◆ **Work task**:
Please reproduce the entries below exactly, starting at the first line and ending with the line that holds "trigger in Windows".

(Transcribed page contents)

•••

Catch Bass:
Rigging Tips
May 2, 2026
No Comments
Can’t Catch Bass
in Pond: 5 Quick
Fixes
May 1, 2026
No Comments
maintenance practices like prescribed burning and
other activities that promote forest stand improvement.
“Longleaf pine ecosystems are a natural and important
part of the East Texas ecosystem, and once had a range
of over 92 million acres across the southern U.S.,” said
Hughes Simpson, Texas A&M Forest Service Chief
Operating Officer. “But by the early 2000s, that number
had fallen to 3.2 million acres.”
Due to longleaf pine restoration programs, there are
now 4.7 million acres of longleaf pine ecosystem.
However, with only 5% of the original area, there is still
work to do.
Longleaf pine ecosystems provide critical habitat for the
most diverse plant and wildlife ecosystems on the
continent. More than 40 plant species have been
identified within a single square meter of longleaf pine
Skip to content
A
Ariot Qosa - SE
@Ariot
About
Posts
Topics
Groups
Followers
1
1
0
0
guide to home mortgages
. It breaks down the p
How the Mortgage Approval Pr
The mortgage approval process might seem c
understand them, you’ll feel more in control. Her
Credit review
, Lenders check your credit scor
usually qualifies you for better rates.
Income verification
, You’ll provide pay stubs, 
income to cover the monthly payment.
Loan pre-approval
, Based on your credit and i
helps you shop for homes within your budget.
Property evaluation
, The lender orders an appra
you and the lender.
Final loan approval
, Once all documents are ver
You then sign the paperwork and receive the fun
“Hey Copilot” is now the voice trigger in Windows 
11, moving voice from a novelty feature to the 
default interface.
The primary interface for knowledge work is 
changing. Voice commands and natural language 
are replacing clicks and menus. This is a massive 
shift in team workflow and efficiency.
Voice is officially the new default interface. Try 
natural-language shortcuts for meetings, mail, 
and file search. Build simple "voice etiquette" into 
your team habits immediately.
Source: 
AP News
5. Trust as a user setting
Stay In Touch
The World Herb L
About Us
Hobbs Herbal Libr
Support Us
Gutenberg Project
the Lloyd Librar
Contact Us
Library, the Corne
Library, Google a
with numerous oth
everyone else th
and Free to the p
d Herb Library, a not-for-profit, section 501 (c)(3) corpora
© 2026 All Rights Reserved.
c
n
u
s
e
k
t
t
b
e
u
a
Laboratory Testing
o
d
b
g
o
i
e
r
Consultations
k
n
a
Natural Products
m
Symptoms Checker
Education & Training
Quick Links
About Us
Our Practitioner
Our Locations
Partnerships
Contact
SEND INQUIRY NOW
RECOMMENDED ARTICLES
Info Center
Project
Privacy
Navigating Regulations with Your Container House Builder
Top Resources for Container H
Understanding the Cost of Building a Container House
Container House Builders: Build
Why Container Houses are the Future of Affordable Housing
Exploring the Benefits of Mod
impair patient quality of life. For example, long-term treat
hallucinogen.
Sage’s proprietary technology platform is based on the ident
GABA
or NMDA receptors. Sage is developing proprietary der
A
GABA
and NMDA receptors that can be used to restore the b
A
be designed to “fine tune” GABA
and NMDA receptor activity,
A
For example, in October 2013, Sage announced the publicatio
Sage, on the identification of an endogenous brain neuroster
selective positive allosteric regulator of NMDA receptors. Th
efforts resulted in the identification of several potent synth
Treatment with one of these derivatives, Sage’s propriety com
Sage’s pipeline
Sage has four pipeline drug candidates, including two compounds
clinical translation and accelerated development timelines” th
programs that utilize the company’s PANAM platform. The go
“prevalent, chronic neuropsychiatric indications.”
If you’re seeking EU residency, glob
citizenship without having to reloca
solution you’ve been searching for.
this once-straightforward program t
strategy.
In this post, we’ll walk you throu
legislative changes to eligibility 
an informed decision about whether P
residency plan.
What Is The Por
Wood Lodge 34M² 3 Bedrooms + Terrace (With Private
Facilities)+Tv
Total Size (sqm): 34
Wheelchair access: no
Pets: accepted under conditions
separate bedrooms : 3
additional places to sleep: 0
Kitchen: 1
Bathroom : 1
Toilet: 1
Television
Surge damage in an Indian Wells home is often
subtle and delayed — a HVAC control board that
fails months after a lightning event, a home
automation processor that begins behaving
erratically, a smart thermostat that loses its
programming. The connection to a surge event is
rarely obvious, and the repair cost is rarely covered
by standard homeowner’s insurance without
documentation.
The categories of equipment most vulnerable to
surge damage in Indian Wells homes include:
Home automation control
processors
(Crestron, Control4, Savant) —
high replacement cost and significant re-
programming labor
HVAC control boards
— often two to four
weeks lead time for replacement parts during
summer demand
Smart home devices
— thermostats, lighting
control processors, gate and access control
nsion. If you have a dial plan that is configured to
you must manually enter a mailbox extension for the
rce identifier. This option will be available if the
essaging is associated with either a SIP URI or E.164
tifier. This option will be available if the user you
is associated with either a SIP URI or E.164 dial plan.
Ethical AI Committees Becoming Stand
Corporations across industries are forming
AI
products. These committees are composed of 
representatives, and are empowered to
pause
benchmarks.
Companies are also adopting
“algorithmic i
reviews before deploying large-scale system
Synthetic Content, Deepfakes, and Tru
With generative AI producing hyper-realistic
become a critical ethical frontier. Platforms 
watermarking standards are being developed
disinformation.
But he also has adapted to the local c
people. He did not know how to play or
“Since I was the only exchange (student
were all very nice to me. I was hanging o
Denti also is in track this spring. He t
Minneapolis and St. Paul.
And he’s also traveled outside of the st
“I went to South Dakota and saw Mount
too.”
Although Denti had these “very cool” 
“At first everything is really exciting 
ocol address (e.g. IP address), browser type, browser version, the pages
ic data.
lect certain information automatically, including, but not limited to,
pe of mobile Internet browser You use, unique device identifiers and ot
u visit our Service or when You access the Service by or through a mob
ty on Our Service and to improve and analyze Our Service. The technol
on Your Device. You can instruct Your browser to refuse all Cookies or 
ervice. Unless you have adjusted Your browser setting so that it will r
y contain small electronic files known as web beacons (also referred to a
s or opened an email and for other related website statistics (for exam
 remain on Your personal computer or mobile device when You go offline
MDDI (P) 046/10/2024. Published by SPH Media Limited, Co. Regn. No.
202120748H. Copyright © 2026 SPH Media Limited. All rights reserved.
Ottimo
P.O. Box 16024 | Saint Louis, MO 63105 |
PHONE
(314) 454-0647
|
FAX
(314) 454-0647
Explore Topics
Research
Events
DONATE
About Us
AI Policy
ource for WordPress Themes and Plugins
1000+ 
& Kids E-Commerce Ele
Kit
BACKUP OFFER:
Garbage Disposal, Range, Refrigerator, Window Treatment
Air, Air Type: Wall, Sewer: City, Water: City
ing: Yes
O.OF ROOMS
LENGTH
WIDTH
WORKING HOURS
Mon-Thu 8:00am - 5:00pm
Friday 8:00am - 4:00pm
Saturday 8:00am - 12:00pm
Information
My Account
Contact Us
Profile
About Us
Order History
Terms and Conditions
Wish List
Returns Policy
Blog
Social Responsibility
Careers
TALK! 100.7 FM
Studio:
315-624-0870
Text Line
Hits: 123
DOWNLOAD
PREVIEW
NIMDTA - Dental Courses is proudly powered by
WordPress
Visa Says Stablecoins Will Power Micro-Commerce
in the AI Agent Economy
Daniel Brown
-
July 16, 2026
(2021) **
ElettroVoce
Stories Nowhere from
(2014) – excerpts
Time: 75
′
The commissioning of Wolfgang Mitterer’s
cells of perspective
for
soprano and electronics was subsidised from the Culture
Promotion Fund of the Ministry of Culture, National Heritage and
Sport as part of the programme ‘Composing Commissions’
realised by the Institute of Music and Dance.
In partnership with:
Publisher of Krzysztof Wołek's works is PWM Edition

•••

◆ **Response below**:
Catch Bass:
Rigging Tips
May 2, 2026
No Comments
Can’t Catch Bass
in Pond: 5 Quick
Fixes
May 1, 2026
No Comments
maintenance practices like prescribed burning and
other activities that promote forest stand improvement.
“Longleaf pine ecosystems are a natural and important
part of the East Texas ecosystem, and once had a range
of over 92 million acres across the southern U.S.,” said
Hughes Simpson, Texas A&M Forest Service Chief
Operating Officer. “But by the early 2000s, that number
had fallen to 3.2 million acres.”
Due to longleaf pine restoration programs, there are
now 4.7 million acres of longleaf pine ecosystem.
However, with only 5% of the original area, there is still
work to do.
Longleaf pine ecosystems provide critical habitat for the
most diverse plant and wildlife ecosystems on the
continent. More than 40 plant species have been
identified within a single square meter of longleaf pine
Skip to content
A
Ariot Qosa - SE
@Ariot
About
Posts
Topics
Groups
Followers
1
1
0
0
guide to home mortgages
. It breaks down the p
How the Mortgage Approval Pr
The mortgage approval process might seem c
understand them, you’ll feel more in control. Her
Credit review
, Lenders check your credit scor
usually qualifies you for better rates.
Income verification
, You’ll provide pay stubs, 
income to cover the monthly payment.
Loan pre-approval
, Based on your credit and i
helps you shop for homes within your budget.
Property evaluation
, The lender orders an appra
you and the lender.
Final loan approval
, Once all documents are ver
You then sign the paperwork and receive the fun
“Hey Copilot” is now the voice trigger in Windows 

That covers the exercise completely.